*What you have to do:* The full data must be written out exactly, with every line included.
═════ Source information
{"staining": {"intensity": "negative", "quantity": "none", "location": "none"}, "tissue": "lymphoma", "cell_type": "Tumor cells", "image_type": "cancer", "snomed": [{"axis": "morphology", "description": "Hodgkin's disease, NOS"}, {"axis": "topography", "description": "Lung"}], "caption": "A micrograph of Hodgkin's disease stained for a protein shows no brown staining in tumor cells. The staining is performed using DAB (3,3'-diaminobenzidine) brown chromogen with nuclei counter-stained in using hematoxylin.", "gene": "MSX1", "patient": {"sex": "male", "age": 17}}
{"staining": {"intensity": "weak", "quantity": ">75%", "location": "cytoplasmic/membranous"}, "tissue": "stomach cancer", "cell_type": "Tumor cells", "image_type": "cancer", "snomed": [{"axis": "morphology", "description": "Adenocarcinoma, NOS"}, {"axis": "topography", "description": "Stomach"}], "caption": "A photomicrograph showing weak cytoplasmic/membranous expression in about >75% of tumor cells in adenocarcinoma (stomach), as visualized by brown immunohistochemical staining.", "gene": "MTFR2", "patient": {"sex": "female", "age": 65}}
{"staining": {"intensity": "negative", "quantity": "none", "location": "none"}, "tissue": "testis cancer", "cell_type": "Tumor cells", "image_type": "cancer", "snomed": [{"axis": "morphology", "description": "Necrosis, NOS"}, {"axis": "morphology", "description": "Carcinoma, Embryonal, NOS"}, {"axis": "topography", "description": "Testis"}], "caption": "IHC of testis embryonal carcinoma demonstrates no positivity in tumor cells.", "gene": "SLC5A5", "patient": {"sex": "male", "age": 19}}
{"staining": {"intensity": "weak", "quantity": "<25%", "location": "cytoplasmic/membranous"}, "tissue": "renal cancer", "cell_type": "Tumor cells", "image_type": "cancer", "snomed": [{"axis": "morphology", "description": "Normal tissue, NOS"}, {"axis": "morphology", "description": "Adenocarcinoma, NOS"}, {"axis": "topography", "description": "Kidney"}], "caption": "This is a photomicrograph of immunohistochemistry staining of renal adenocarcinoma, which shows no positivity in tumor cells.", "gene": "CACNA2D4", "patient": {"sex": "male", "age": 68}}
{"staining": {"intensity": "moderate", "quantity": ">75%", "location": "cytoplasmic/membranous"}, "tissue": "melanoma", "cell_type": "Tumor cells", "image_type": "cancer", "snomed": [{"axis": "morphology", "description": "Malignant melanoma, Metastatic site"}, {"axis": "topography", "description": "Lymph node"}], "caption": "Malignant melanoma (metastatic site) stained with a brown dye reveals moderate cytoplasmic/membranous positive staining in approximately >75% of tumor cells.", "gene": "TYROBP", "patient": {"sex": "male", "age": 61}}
══════════
*Written response:*
{"staining": {"intensity": "negative", "quantity": "none", "location": "none"}, "tissue": "lymphoma", "cell_type": "Tumor cells", "image_type": "cancer", "snomed": [{"axis": "morphology", "description": "Hodgkin's disease, NOS"}, {"axis": "topography", "description": "Lung"}], "caption": "A micrograph of Hodgkin's disease stained for a protein shows no brown staining in tumor cells. The staining is performed using DAB (3,3'-diaminobenzidine) brown chromogen with nuclei counter-stained in using hematoxylin.", "gene": "MSX1", "patient": {"sex": "male", "age": 17}}
{"staining": {"intensity": "weak", "quantity": ">75%", "location": "cytoplasmic/membranous"}, "tissue": "stomach cancer", "cell_type": "Tumor cells", "image_type": "cancer", "snomed": [{"axis": "morphology", "description": "Adenocarcinoma, NOS"}, {"axis": "topography", "description": "Stomach"}], "caption": "A photomicrograph showing weak cytoplasmic/membranous expression in about >75% of tumor cells in adenocarcinoma (stomach), as visualized by brown immunohistochemical staining.", "gene": "MTFR2", "patient": {"sex": "female", "age": 65}}
{"staining": {"intensity": "negative", "quantity": "none", "location": "none"}, "tissue": "testis cancer", "cell_type": "Tumor cells", "image_type": "cancer", "snomed": [{"axis": "morphology", "description": "Necrosis, NOS"}, {"axis": "morphology", "description": "Carcinoma, Embryonal, NOS"}, {"axis": "topography", "description": "Testis"}], "caption": "IHC of testis embryonal carcinoma demonstrates no positivity in tumor cells.", "gene": "SLC5A5", "patient": {"sex": "male", "age": 19}}
{"staining": {"intensity": "weak", "quantity": "<25%", "location": "cytoplasmic/membranous"}, "tissue": "renal cancer", "cell_type": "Tumor cells", "image_type": "cancer", "snomed": [{"axis": "morphology", "description": "Normal tissue, NOS"}, {"axis": "morphology", "description": "Adenocarcinoma, NOS"}, {"axis": "topography", "description": "Kidney"}], "caption": "This is a photomicrograph of immunohistochemistry staining of renal adenocarcinoma, which shows no positivity in tumor cells.", "gene": "CACNA2D4", "patient": {"sex": "male", "age": 68}}
{"staining": {"intensity": "moderate", "quantity": ">75%", "location": "cytoplasmic/membranous"}, "tissue": "melanoma", "cell_type": "Tumor cells", "image_type": "cancer", "snomed": [{"axis": "morphology", "description": "Malignant melanoma, Metastatic site"}, {"axis": "topography", "description": "Lymph node"}], "caption": "Malignant melanoma (metastatic site) stained with a brown dye reveals moderate cytoplasmic/membranous positive staining in approximately >75% of tumor cells.", "gene": "TYROBP", "patient": {"sex": "male", "age": 61}}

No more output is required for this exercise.